Through a thick accent, and given only half-sensical lines, Melo still managed to elevate the already-very-elevated street fight on Friday. Not an easy task.


Darby Allin — 3.5


Jake Hager — 3.5

A judo throw is about trying to move the most mass with the smallest exertion. The bucket hat absolutely revolutionized Jake Hager’s character, and the man is massive.


Jeff Jarret — 3.5


Bryan Danielson — 3.25


Toni Storm — 3.25


Willow — 3.0


“Cool Hand” Angelo Parker — 3.0


Saraya — 3.0

Saraya’s studied approach to character work often comes off as something like a politician’s stump speech. That is, it’s not necessarily that the emotions are manufactured, or that the claims are necessarily lies, but that the primary purpose of every word is to generate a response or a soundbite.


Max Caster — 3.0

Last month, I left open the possibility that Caster was doing subtle character work when he wasn’t speaking. I’m afraid that that wasn’t the case. Max is great when it’s his turn to talk; when it’s not, he’s visibly uncomfortable.


Jade Cargil — 3.0


Jamie Hayter — 2.75

AEW insists on having Hayter deliver promos side-by-side with Britt Baker. From a storytelling point of view, this might be the right move. But if even part of the goal is to develop Hayter’s character, it’s a miss. Jamie does her best work when she can be calm and condescending. It just so happens that Britt also excels here. Their two modes are not quite complimentary, and it seems that Britt’s energy puts Hayter slightly off-center.


Brody King — 2.75


Ortiz — 2.75


Action Andretti — 2.75


Jungle Boy — 2.5


Colten Gunn — 2.25

The older Gunn doesn’t have the same sliminess that Austin does.


Juice Robinson — 2.0

I’ll say this for Juice Robinson — his AEW promos seem to almost be there. He’s right on the cusp of believability. Alas.



 


Moment Most Elevated by Acting — MJF attacks celebrities , who are our friends


There’s something beautiful about wrestling when it works.

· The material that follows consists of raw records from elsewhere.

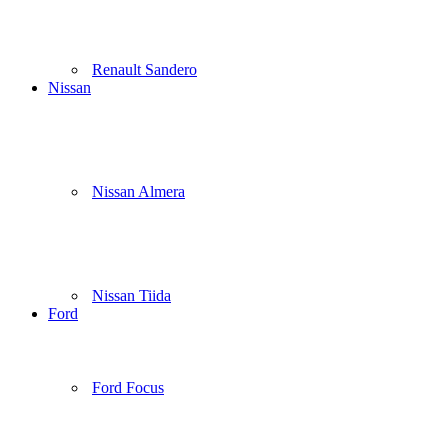
Renault Sandero
Nissan
Nissan Almera
Nissan Tiida
Ford
Ford Focus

The “yell at famous local person” cheap heat segment is as old as sin, and it only works as much as the audience loves the local person. “How dare you insult the mildly successful country singer who comes from the same city as us,” we are supposed to shout. It comes off as hokey but fun in the best of cases.

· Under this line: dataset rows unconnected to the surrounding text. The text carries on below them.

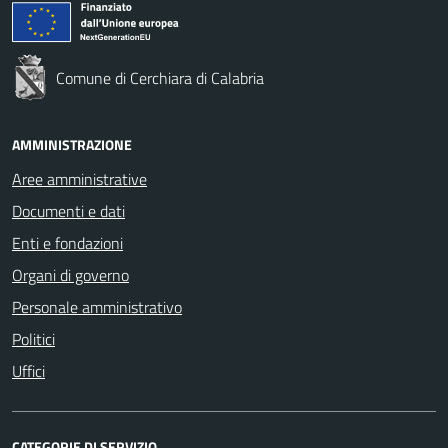
Comune di Cerchiara di Calabria
AMMINISTRAZIONE
Aree amministrative
Documenti e dati
Enti e fondazioni
Organi di governo
Personale amministrativo
Politici
Uffici
CATEGORIE DI SERVIZIO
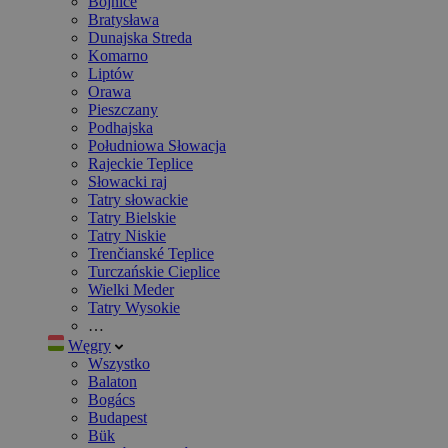
Bojnice
Bratysława
Dunajska Streda
Komarno
Liptów
Orawa
Pieszczany
Podhajska
Południowa Słowacja
Rajeckie Teplice
Słowacki raj
Tatry słowackie
Tatry Bielskie
Tatry Niskie
Trenčianské Teplice
Turczańskie Cieplice
Wielki Meder
Tatry Wysokie
…
Węgry
Wszystko
Balaton
Bogács
Budapest
Bük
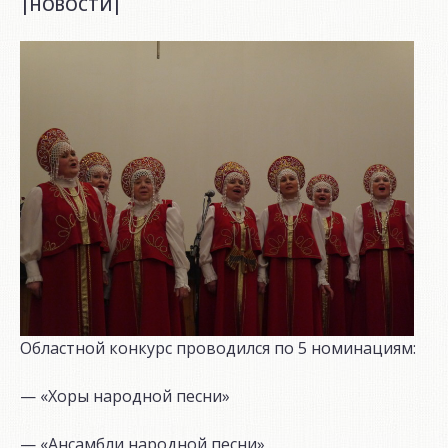
|НОВОСТИ|
Областной конкурс проводился по 5 номинациям:
— «Хоры народной песни»
— «Ансамбли народной песни»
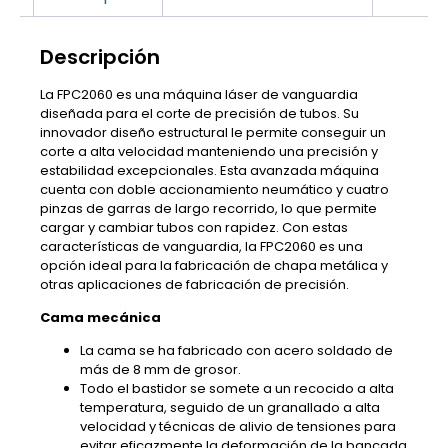
Descripción
La FPC2060 es una máquina láser de vanguardia
diseñada para el corte de precisión de tubos. Su
innovador diseño estructural le permite conseguir un
corte a alta velocidad manteniendo una precisión y
estabilidad excepcionales. Esta avanzada máquina
cuenta con doble accionamiento neumático y cuatro
pinzas de garras de largo recorrido, lo que permite
cargar y cambiar tubos con rapidez. Con estas
características de vanguardia, la FPC2060 es una
opción ideal para la fabricación de chapa metálica y
otras aplicaciones de fabricación de precisión.
Cama mecánica
La cama se ha fabricado con acero soldado de
más de 8 mm de grosor.
Todo el bastidor se somete a un recocido a alta
temperatura, seguido de un granallado a alta
velocidad y técnicas de alivio de tensiones para
evitar eficazmente la deformación de la bancada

MJF is a wizard, though, and the spell here works for two reasons:

  1. His character would hate minor celebrities. MJF is brutally insecure and is always-already converting that insecurity into derision for weakness.

  2. The selected celebrities — Ken Jeong and Freddie Prinz, Jr. — both occupy the same sort of place in pop culture. They both played important roles in well-loved but unserious movies from decades ago.


And so, when he insults them, it's both believable and easy to hate him for. Those are our failing actors.



Moment Most Deflated by Acting — Chapter 17 of the Book of Hobbs


The Book of Hobbs began promisingly, showing us depth to a character that had previously been all about action. In the early segments, Hobbs got to show off the hurt inside of him. He began to have motivation. He was vulnerable.


That vulnerability had to turn to anger at some point — this is wrestling, and ultimately Hobbs needs to wrestle somebody — but that transition has sucked all of the life out of the segments. In these last few weeks, there is no evidence in Hobbs' delivery that those early segments ever happened.



Moment Most Ill-Advised — New babyface Action Andretti performs misogyny


Action Andretti appeared out of nowhere, impressed with his in-ring ability, and then beat Chris Jericho. This is good.


Then, in a showdown that clearly wanted the audience to understand that Andretti is the face, our boy Action told Sammy Guevera that he couldn’t control his wife, and that he (Action Andretti) was having sex with her. This is bad.